‘The Walking Dead’ Has A Negan Problem


Even if it weren’t my job to follow The Walking Dead, I would continue to watch it. Into the seventh season now, I am devoted to these characters, I am invested in the universe, and I believe that hopeful, funny episodes like last week’s Ezekiel-centered one outweigh the bad on this show.

With that said, as someone who is a huge defender of this series, this week’s episode was, in my opinion, too much. The violence I can stomach, the zombie kills I relish, but when it comes to the way that this series psychologically breaks down characters, it is hard to watch and almost impossible to enjoy.

I don’t want to admit it so soon, especially after he’s only had three episodes with which to play, but Negan is a problem for The Walking Dead, and a problem in a way he wasn’t for the graphic novels. In the Robert Kirkman’s source material, Negan is sinister and brutal, but in the way he speaks, he also brings some comic relief with him. While he’s certainly the worst villain of the The Walking Dead’s comic run, he is also a villain we were excited to see, like for instance Mags Bennett in Justified.

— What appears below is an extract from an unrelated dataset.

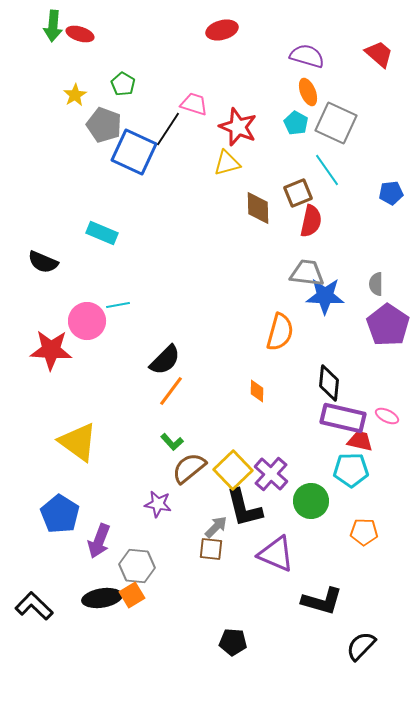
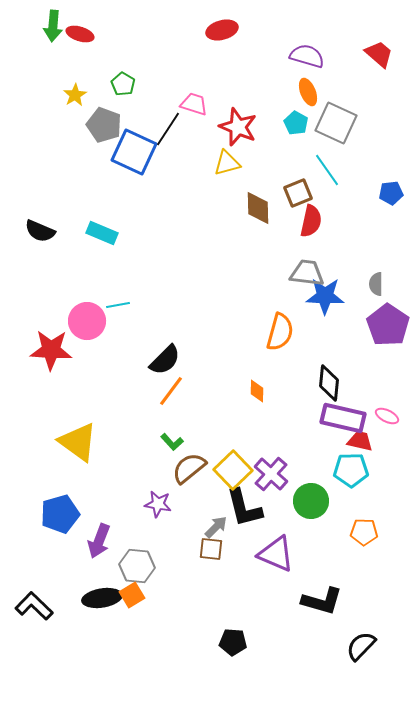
black semicircle at (43, 262): moved 3 px left, 31 px up
blue pentagon at (60, 514): rotated 24 degrees clockwise
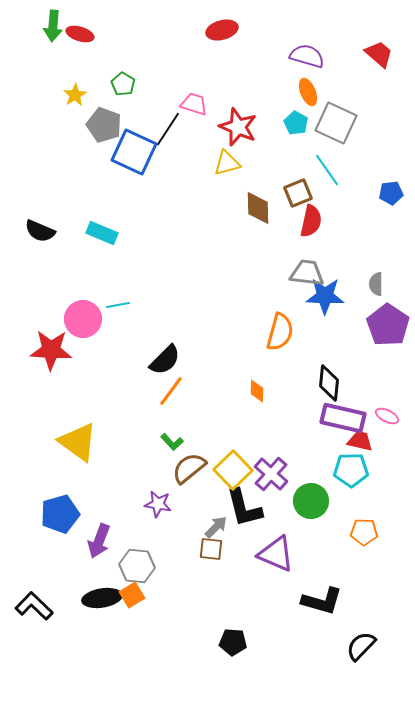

While Jeffrey Dean Morgan is excellent as Negan, the comic relief doesn’t come through in his character on the television series. Those lines that are deliciously sinister in the comics are plain cruel in the series, and this week’s episode, “The Cell,” is the perfect example of that. Granted, we didn’t have a Daryl in the graphic novels — and arguably, no one the television audience is as attached to as much as we are attached to Daryl — but this week’e episode was thoroughly unpleasant to watch from start to finish. It didn’t let up. There was no respite from the cruelty, the fear, or the psychological torture of Daryl Dixon. For an hour, we watched Negan break him down. Maybe we were supposed to feel some relief in the end when Daryl didn’t cave to Negan’s demands and pronounce himself a “Negan,” but personally, it made me even more ill to know that the worst is yet to come from Daryl Dixon.

I understand what the show is attempting to do. It’s a classic trope: Turn our heroes into underdogs. In the long term, it might work to ensure that the eventual defeat of Negan will be incredibly satisfying for the audience, but I’m not so sure that any comeuppance can even out the score. Negan bashed in Abraham’s brains, he murdered Glenn to death, he broke Rick, and now he’s turned Daryl into a play toy. Without killing him and digging him up to kill him again, how will getting revenge on Negan ever be satisfying enough to justify his cruelty?

It’s hard to stomach. It’s hard to watch Daryl eat dog-food sandwiches, listen to the same song on repeat, and then get beat up for attempting to escape. While the episode was effective in humanizing both Dwight and his (ex) wife, Honey, it also suggested — in a believable way — that being dead was better than living under the thumb of Negan. Hoping that characters will die just to save them from their misery should not be the point of a television series. While Negan is in the picture, that’s exactly where my head is at. I like Daryl so much that I wish him death just to spare him from more of Negan’s cruelty. “If Daryl doesn’t die, we riot!”

Negan, at least for now, has snuffed out hope on The Walking Dead, and a show without hope is an unpleasant show to watch. Last week, I heard that this was supposed to be the second episode of the season, but that showrunner Scott Gimple switched it with last week’s Ezekiel episode to spare us from too much misery. That was a good call, but it didn’t spare us from the misery so much as it prolonged it. The Walking Dead desperately needs to give us some hope with which to cling to, and soon, because I don’t know how much more Negan porn we can handle.